WORK TO BE COMPLETED = For the listing that follows, give again exactly the lines from the one with "20,1,$1+$1,$4,$5,$6,$7,0*" to the one with "X4900000Y19250000D03*", including both.

DATA EXTRACT =
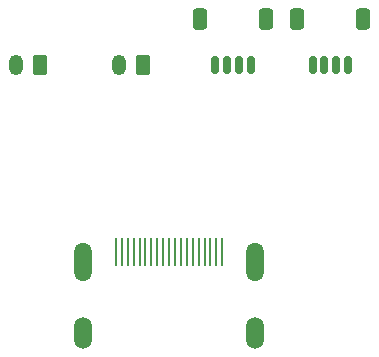
<source format=gbr>
%TF.GenerationSoftware,KiCad,Pcbnew,(6.0.5)*%
%TF.CreationDate,2022-06-07T12:38:57-06:00*%
%TF.ProjectId,21Pin_Fanout,32315069-6e5f-4466-916e-6f75742e6b69,rev?*%
%TF.SameCoordinates,Original*%
%TF.FileFunction,Soldermask,Top*%
%TF.FilePolarity,Negative*%
%FSLAX46Y46*%
G04 Gerber Fmt 4.6, Leading zero omitted, Abs format (unit mm)*
G04 Created by KiCad (PCBNEW (6.0.5)) date 2022-06-07 12:38:57*
%MOMM*%
%LPD*%
G01*
G04 APERTURE LIST*
G04 Aperture macros list*
%AMRoundRect*
0 Rectangle with rounded corners*
0 $1 Rounding radius*
0 $2 $3 $4 $5 $6 $7 $8 $9 X,Y pos of 4 corners*
0 Add a 4 corners polygon primitive as box body*
4,1,4,$2,$3,$4,$5,$6,$7,$8,$9,$2,$3,0*
0 Add four circle primitives for the rounded corners*
1,1,$1+$1,$2,$3*
1,1,$1+$1,$4,$5*
1,1,$1+$1,$6,$7*
1,1,$1+$1,$8,$9*
0 Add four rect primitives between the rounded corners*
20,1,$1+$1,$2,$3,$4,$5,0*
20,1,$1+$1,$4,$5,$6,$7,0*
20,1,$1+$1,$6,$7,$8,$9,0*
20,1,$1+$1,$8,$9,$2,$3,0*%
G04 Aperture macros list end*
%ADD10RoundRect,0.150000X0.150000X0.625000X-0.150000X0.625000X-0.150000X-0.625000X0.150000X-0.625000X0*%
%ADD11RoundRect,0.250000X0.350000X0.650000X-0.350000X0.650000X-0.350000X-0.650000X0.350000X-0.650000X0*%
%ADD12RoundRect,0.250000X0.350000X0.625000X-0.350000X0.625000X-0.350000X-0.625000X0.350000X-0.625000X0*%
%ADD13O,1.200000X1.750000*%
%ADD14O,0.250000X2.400000*%
%ADD15O,1.500000X2.700000*%
%ADD16O,1.500000X3.300000*%
G04 APERTURE END LIST*
D10*
%TO.C,J6*%
X15150000Y19250000D03*
X14150000Y19250000D03*
X13150000Y19250000D03*
X12150000Y19250000D03*
D11*
X16450000Y23125000D03*
X10850000Y23125000D03*
%TD*%
D12*
%TO.C,J3*%
X-10950000Y19250000D03*
D13*
X-12950000Y19250000D03*
%TD*%
D12*
%TO.C,J2*%
X-2250000Y19250000D03*
D13*
X-4250000Y19250000D03*
%TD*%
D10*
%TO.C,J7*%
X6900000Y19250000D03*
X5900000Y19250000D03*
X4900000Y19250000D03*
X3900000Y19250000D03*
D11*
X8200000Y23125000D03*
X2600000Y23125000D03*
%TD*%
D14*
%TO.C,J1*%
X4501000Y3396000D03*
X4001000Y3396000D03*
X3501000Y3396000D03*
X3001000Y3396000D03*
X2500000Y3396000D03*
X2000000Y3396000D03*
X1500000Y3396000D03*
X1000000Y3396000D03*
X500000Y3396000D03*
X0Y3396000D03*
X-500000Y3396000D03*
X-1000000Y3396000D03*
X-1500000Y3396000D03*
X-2000000Y3396000D03*
X-2500000Y3396000D03*
X-3001000Y3396000D03*
X-3501000Y3396000D03*
X-4001000Y3396000D03*
X-4501000Y3396000D03*
D15*
X7250000Y-3396000D03*
X-7250000Y-3396000D03*
D16*
X7250000Y2564000D03*
X-7250000Y2564000D03*
%TD*%
M02*

</source>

REPLY =
20,1,$1+$1,$4,$5,$6,$7,0*
20,1,$1+$1,$6,$7,$8,$9,0*
20,1,$1+$1,$8,$9,$2,$3,0*%
G04 Aperture macros list end*
%ADD10RoundRect,0.150000X0.150000X0.625000X-0.150000X0.625000X-0.150000X-0.625000X0.150000X-0.625000X0*%
%ADD11RoundRect,0.250000X0.350000X0.650000X-0.350000X0.650000X-0.350000X-0.650000X0.350000X-0.650000X0*%
%ADD12RoundRect,0.250000X0.350000X0.625000X-0.350000X0.625000X-0.350000X-0.625000X0.350000X-0.625000X0*%
%ADD13O,1.200000X1.750000*%
%ADD14O,0.250000X2.400000*%
%ADD15O,1.500000X2.700000*%
%ADD16O,1.500000X3.300000*%
G04 APERTURE END LIST*
D10*
%TO.C,J6*%
X15150000Y19250000D03*
X14150000Y19250000D03*
X13150000Y19250000D03*
X12150000Y19250000D03*
D11*
X16450000Y23125000D03*
X10850000Y23125000D03*
%TD*%
D12*
%TO.C,J3*%
X-10950000Y19250000D03*
D13*
X-12950000Y19250000D03*
%TD*%
D12*
%TO.C,J2*%
X-2250000Y19250000D03*
D13*
X-4250000Y19250000D03*
%TD*%
D10*
%TO.C,J7*%
X6900000Y19250000D03*
X5900000Y19250000D03*
X4900000Y19250000D03*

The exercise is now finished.